___ INPUT DATA ___

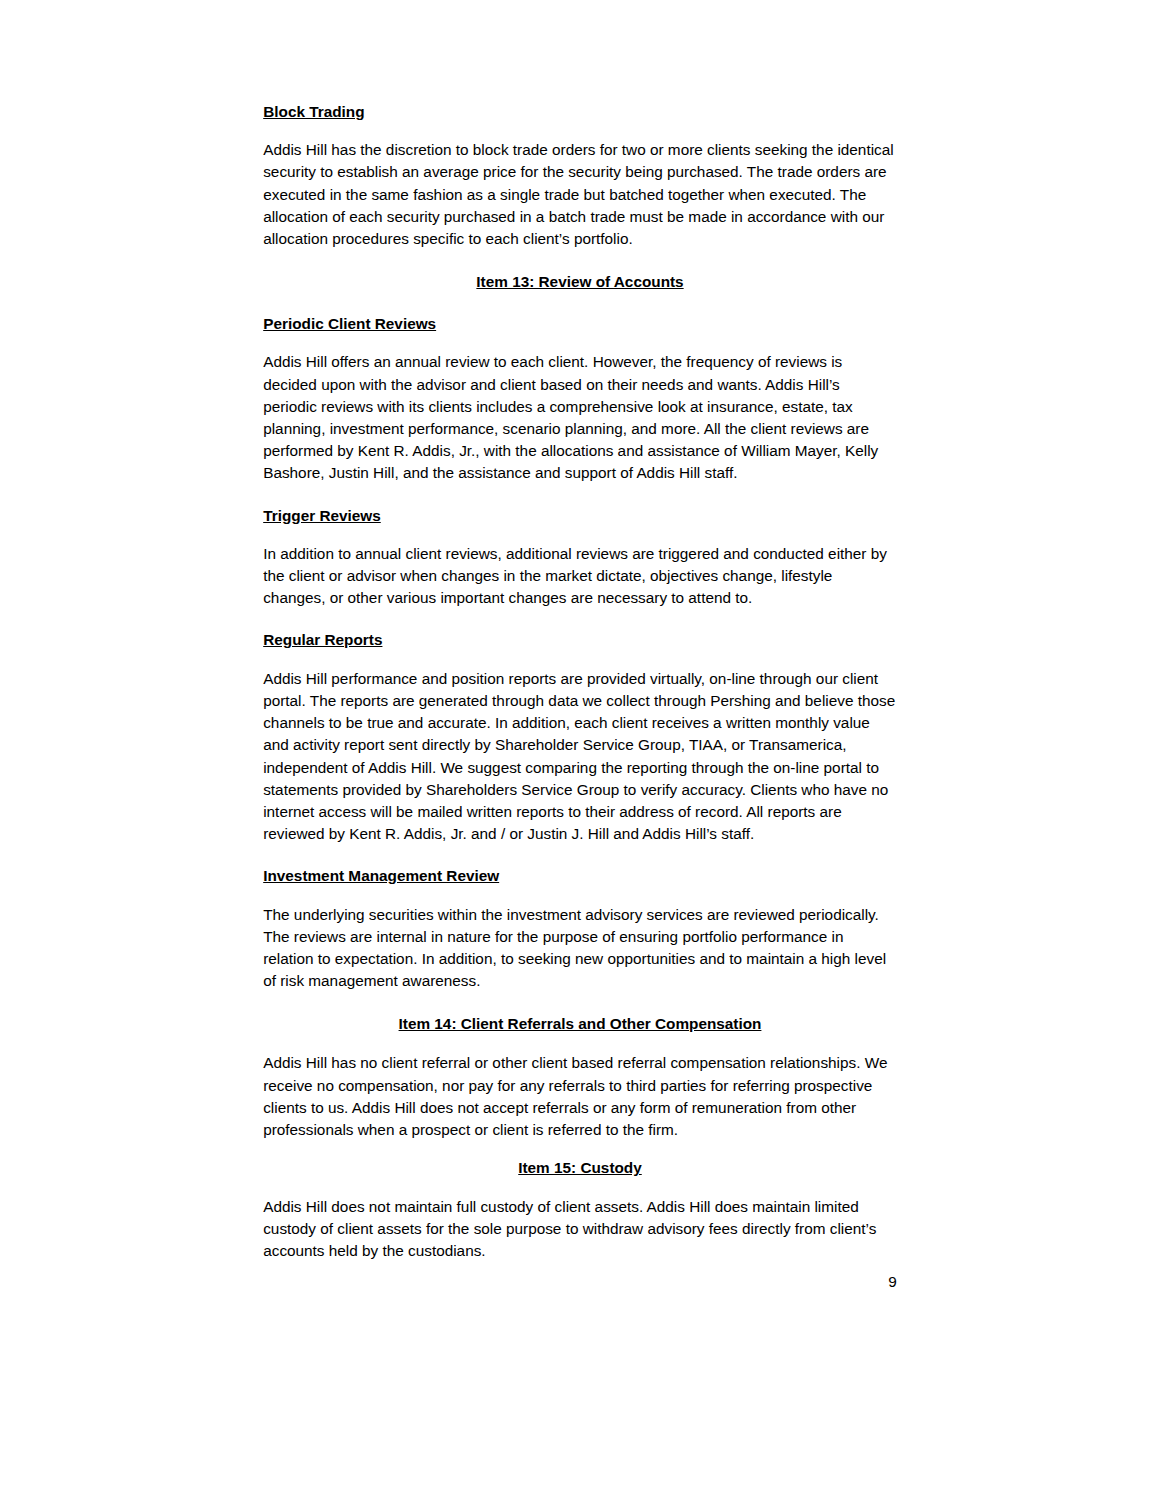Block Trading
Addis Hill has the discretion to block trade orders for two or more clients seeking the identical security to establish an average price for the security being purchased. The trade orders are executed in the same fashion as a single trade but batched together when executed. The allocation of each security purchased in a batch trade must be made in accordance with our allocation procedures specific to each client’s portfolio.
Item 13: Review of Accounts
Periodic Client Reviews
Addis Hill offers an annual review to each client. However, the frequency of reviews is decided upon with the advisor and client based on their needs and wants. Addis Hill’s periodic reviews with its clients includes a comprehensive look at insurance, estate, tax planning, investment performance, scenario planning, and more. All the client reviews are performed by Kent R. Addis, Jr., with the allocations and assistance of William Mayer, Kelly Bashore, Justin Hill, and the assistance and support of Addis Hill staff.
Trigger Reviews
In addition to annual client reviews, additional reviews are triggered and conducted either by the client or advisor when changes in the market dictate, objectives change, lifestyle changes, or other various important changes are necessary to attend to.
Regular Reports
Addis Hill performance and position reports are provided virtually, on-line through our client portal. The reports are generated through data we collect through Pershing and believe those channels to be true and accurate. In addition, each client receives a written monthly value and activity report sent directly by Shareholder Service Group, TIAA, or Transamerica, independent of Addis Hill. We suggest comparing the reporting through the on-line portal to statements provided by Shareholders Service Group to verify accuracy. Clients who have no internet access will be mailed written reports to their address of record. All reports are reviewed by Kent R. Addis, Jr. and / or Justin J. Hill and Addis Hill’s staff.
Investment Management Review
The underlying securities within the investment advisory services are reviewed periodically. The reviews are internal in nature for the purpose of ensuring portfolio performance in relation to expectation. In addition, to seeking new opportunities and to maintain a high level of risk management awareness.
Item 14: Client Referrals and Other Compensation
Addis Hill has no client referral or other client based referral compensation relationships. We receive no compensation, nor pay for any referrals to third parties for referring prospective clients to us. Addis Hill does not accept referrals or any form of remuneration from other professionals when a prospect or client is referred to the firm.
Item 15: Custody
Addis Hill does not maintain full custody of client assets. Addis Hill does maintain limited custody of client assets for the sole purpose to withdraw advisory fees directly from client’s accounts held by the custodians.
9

___
___ INPUT DATA ___

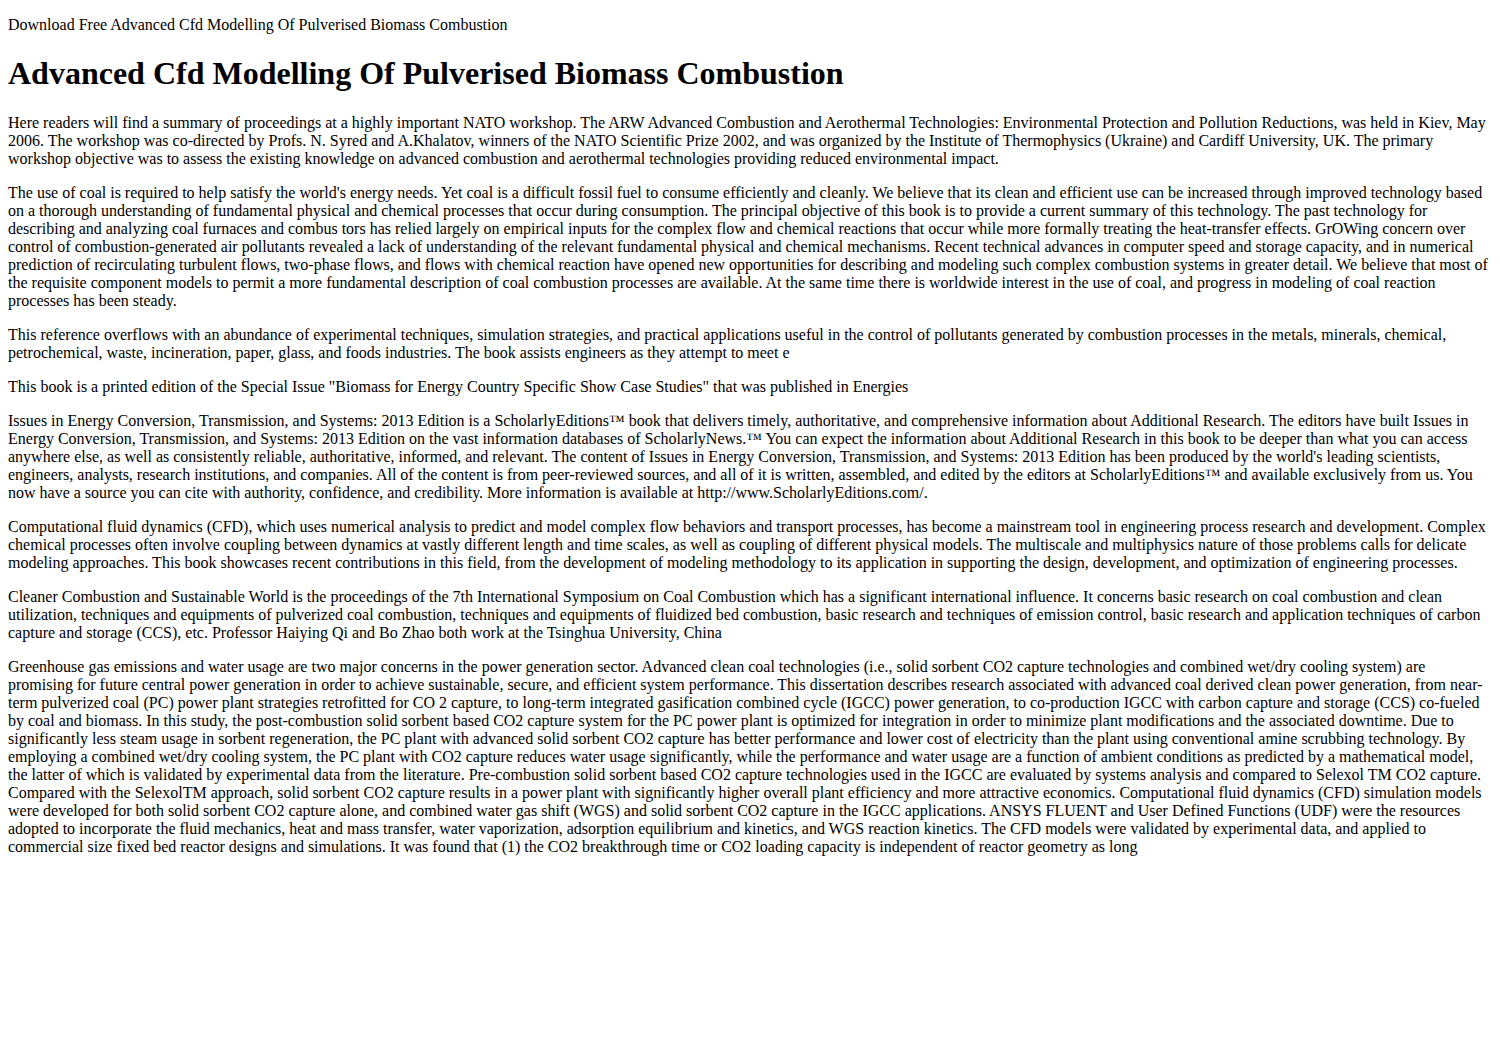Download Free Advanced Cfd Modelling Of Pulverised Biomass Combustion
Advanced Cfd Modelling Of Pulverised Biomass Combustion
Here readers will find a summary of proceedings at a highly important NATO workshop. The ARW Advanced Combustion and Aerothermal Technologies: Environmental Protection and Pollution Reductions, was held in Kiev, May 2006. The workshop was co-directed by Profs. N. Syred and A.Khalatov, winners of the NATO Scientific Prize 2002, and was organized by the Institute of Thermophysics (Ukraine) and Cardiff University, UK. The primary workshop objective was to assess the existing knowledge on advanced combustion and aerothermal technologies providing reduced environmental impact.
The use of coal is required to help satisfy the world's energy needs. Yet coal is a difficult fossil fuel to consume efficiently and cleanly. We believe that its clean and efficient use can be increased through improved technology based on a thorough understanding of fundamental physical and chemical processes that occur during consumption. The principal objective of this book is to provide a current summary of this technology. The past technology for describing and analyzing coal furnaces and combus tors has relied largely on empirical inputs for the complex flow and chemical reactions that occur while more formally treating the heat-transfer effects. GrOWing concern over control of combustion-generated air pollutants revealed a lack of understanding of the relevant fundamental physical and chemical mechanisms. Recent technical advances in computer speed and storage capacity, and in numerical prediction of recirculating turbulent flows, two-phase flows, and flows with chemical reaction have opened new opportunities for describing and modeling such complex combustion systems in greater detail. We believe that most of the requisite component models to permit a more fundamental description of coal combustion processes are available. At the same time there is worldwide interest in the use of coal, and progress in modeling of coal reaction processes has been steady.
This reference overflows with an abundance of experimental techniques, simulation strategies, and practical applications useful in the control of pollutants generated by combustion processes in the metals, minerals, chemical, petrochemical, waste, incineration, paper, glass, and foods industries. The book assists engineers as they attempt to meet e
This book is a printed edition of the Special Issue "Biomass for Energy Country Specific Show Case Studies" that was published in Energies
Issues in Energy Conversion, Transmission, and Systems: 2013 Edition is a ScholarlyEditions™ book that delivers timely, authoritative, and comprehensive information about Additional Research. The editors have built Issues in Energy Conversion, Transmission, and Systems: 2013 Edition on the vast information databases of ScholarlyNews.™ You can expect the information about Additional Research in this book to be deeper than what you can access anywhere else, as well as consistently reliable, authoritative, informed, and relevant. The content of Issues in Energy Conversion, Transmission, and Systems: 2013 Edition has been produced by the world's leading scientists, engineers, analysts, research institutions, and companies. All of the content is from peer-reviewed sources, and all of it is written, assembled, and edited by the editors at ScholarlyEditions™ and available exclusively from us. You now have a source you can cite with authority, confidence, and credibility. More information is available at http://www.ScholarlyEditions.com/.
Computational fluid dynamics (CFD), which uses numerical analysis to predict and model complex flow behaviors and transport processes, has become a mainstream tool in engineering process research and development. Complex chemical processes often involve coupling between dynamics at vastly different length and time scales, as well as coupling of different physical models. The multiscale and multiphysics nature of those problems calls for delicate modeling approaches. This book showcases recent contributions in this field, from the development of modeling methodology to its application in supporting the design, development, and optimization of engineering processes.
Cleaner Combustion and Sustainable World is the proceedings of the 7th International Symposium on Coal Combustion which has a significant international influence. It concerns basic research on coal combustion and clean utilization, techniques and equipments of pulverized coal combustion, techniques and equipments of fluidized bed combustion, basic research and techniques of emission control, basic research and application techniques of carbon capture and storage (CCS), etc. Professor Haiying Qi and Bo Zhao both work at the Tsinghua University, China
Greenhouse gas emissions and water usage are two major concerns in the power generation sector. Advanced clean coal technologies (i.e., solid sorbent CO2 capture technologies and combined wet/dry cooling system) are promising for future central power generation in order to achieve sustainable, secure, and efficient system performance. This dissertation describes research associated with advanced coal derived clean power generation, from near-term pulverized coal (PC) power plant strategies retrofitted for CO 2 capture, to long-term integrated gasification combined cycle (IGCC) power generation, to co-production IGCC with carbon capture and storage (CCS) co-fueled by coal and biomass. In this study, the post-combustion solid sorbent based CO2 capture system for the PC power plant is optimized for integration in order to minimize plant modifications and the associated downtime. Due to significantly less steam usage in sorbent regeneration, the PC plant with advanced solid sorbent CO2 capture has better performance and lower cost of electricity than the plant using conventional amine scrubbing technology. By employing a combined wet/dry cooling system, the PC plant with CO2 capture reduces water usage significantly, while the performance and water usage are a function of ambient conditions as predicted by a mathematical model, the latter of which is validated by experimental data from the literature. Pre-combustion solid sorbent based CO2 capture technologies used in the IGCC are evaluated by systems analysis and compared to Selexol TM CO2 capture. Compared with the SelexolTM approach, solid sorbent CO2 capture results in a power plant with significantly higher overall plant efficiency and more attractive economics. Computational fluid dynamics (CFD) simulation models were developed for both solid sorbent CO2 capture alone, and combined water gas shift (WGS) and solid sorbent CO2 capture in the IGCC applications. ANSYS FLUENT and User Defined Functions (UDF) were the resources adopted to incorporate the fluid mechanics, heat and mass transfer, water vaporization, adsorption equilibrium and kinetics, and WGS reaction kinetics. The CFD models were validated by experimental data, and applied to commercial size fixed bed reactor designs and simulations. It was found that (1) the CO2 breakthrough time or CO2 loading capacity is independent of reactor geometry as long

___

PROBLEM TO SOLVE
Filter the records above for lines with "Item".

TASK OUTPUT
Item 13: Review of Accounts
Item 14: Client Referrals and Other Compensation
Item 15: Custody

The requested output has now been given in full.